After all, where there is a “national security” challenge, how could it be inappropriate to involve our “national security” institutions in solving it?  If it has become the job of the CIA and the National Security Agency to worry about climate change – making its potential impact a subject for their analysis and presumably therefore also their clandestine information collection – what role should these organs play in working on childhood obesity, cell phone use, or the U.S. federal debt?  (Actually, that example is too easy, since our intelligence agencies, at least, are generally barred from domestic activity.  A more interesting question might concern the military, some elements of which we do often permit to have an operational role in domestic affairs in the face of significant threats, crises, or disasters.)  Where there is a “national security” threat, why not a “national security” response?

There is a weird logic to the sort of inflated rhetoric we’ve seen from Ambassador Rice and others in the Obama Administration.  The conceptual corollary of treating “soft power” as one’s national security tool of first resort is that broad swathes of economic, cultural, and political life suddenly become appropriate subjects for analysis through the prism of “national security.”  But how easy do we wish it to be to assign our security bureaucracy responsibilities with regard to whatever issue is next offered as a “national security” challenge hitherto ignored by stick-in-the-mud traditionalists like me who apparently just don’t understand the  real challenges America faces?  We should be careful of mission creep grounded in such totalistic understandings, and for reasons that go beyond poor prioritization of scarce resources.  The risk of deeper impropriety lurks in these shadows.

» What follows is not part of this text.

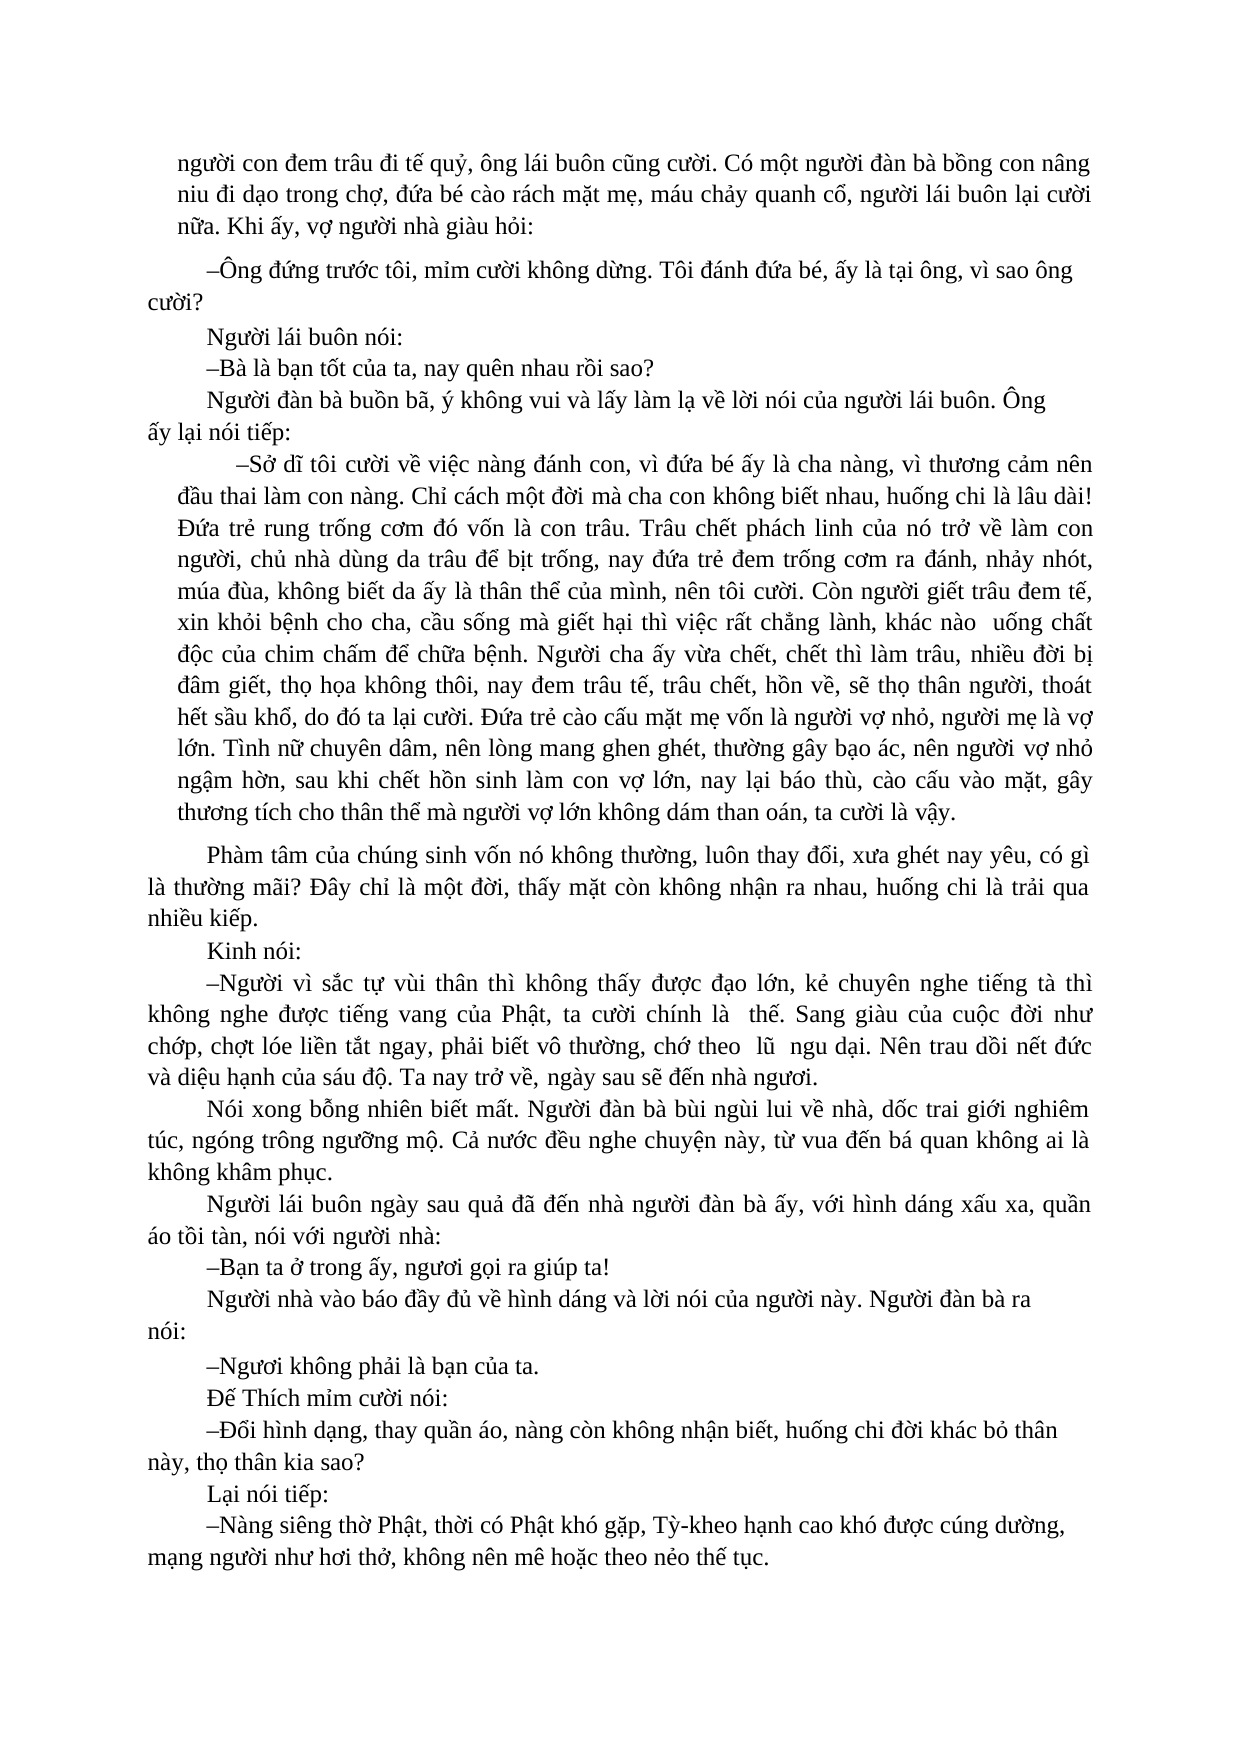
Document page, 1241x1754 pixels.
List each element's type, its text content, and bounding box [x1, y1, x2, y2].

One cannot miss the enthusiasm some liberal American pundits seem recently to have acquired – as the U.S. political process has failed to make with sufficient rapidity the sweeping, transformative choices they demand of it – for an approach to technocratic rule unshackled from the inconveniences of democratic accountability.  Jonathan Chait recently argued in The New Republic , for example, that because Congress was refusing to do the right thing on energy policy, this issue should be removed from the political sphere and entrusted directly to a cadre of experts who, in their wisdom, largely insulated from the “political” interferences of representative democracy, would make energy policy decisions for us in our best interest.  And who can forget New York Times columnist Thomas Friedman’s infamous suggestion that a Chinese-style bureaucratic dictatorship might be preferable to the inelegant foot-dragging and compromises of our domestic political process, because the Communist Party oligarchs in Beijing at least know how to make correct and efficient decisions on complex issues such as climate change?

Don’t get me wrong.  I am quite hawkish when it comes to the exertion of an expansive federal power to combat genuine national security threats.  But my tolerance for such authority only reaches “national security” challenges as they are fairly traditionally construed ( e.g. , dealing with the threats presented by people who might actually attack us).  It makes me nervous to inflate that conceptual currency, and it probably should make you nervous too.

In our system of government, the president is traditionally afforded much more latitude for discretion and unilateral authority in dealing with national security issues than we permit him in other arenas.  This, I think, is quite proper.  Precisely for this reason, however, decent people should start to squirm when expressions of frustration with the inability of our democratic process to reach the “correct” conclusion on key public policy issues come to coexist with assertions that matters such as childhood obesity, climate change, health care, education policy, and government debt are “national security” challenges.  We should be wary when our government approaches that intellectual frontier.  As the old mariners’ maps used to put it, there be dragons.